**Provided text:**

If the app actively needs the key (that is, it’s having a conversation via a custom-encrypted protocol), then overwriting it is obviously not going to be feasible. When an app only needs to use the key for a batch of operations, we recommend that the key be wiped promptly afterwards.

In apps where wiping is feasible from a usability and performance standpoint, cryptography keys and passwords should generally be stored in char[] or byte[]arrays and then wiped when no longer needed, as demonstrated here:

for(int i = 0; i < KEYLEN; i++) 
        cryptoKey[i] = 0;

In sensitive apps (that is, banking), failure to implement such a key and password clearing policy may be considered a security issue. Of course, usability and performance are also important in many applications, so if an app needs to persist a key or password because it uses it often, then ultimately this requirement may need to overrule security.

Insecure Key Generation

Secure key generation is another critical part of implementing an acceptably secure system of cryptographic storage or communications within an app. Failure to securely generate keys can result in these keys being predictable or otherwise weak, so we’ll look at ways in which apps may insecurely generate keys, and how you can spot them in a Windows Phone app security review.

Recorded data

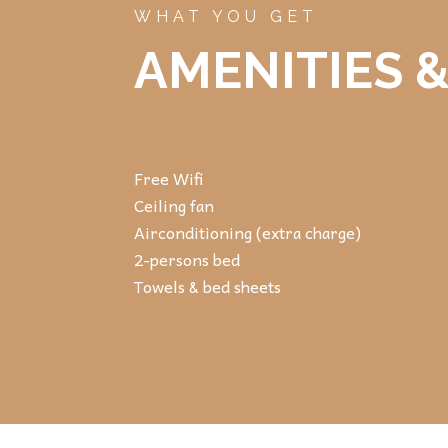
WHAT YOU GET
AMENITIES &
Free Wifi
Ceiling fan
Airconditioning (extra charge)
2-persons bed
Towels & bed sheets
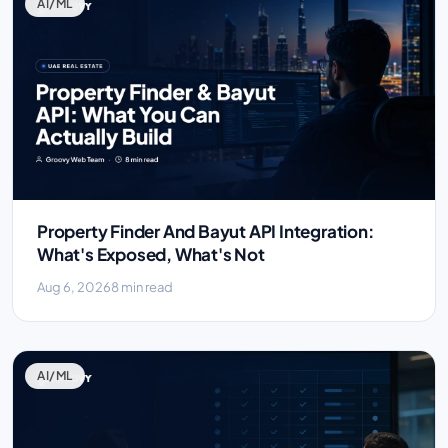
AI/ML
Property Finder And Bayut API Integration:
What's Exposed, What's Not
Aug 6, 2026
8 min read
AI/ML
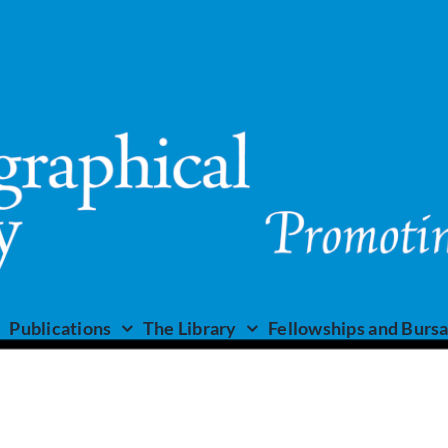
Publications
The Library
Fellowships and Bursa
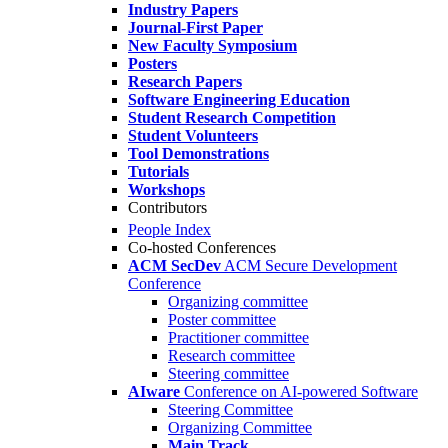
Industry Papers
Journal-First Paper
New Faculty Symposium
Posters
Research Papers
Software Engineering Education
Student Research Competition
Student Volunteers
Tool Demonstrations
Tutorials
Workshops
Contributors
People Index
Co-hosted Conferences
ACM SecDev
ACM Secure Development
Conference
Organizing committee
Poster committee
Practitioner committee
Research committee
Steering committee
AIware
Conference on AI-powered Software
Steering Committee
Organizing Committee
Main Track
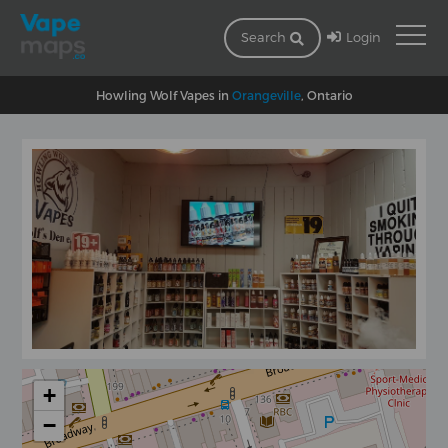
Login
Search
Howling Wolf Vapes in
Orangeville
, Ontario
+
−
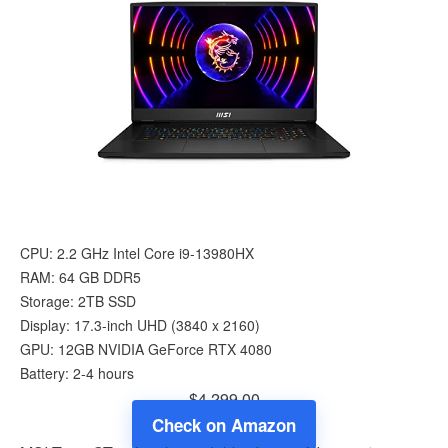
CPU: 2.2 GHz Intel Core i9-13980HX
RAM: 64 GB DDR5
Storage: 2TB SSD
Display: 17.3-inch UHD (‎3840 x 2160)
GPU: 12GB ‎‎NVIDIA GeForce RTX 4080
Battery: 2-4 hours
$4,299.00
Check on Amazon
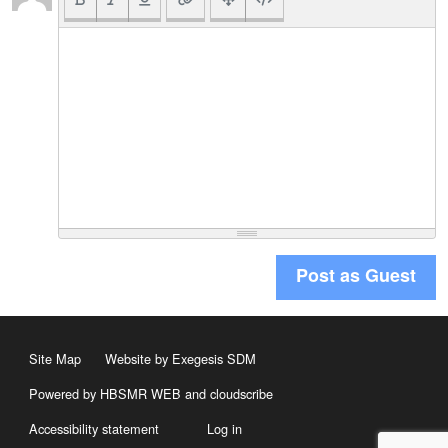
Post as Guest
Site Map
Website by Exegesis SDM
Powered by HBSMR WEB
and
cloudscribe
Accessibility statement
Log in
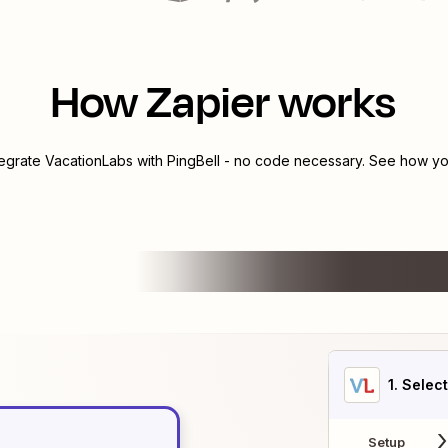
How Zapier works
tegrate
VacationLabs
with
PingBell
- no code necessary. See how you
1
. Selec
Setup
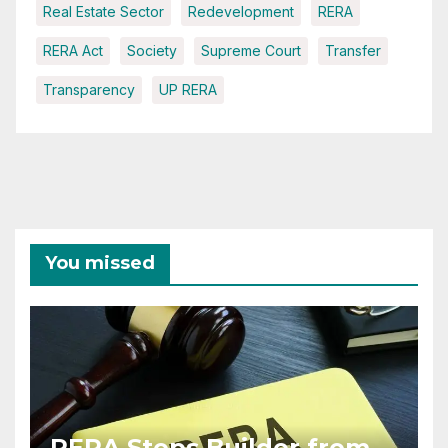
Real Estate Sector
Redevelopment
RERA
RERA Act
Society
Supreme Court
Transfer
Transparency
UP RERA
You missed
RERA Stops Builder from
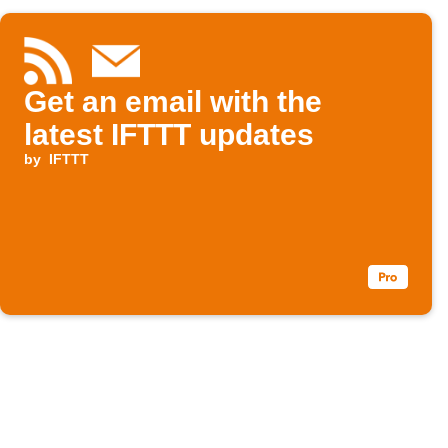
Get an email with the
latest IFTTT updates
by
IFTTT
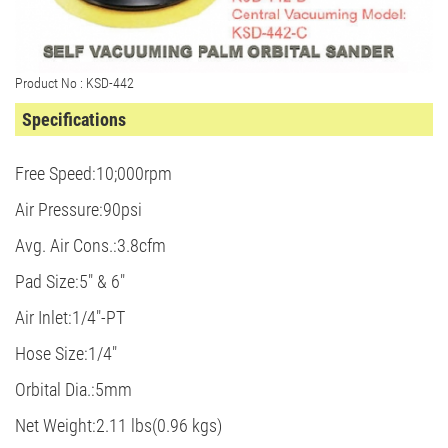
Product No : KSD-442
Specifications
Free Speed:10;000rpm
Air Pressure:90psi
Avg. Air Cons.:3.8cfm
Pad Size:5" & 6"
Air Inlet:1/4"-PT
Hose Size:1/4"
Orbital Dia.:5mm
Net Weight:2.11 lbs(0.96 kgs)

**Activity:** Reproduce word for word the part of the text above on cryptographic keys that begins at the words "If the app actively" and stops after "wiped promptly afterwards.".

**Exercise output:**
If the app actively needs the key (that is, it’s having a conversation via a custom-encrypted protocol), then overwriting it is obviously not going to be feasible. When an app only needs to use the key for a batch of operations, we recommend that the key be wiped promptly afterwards.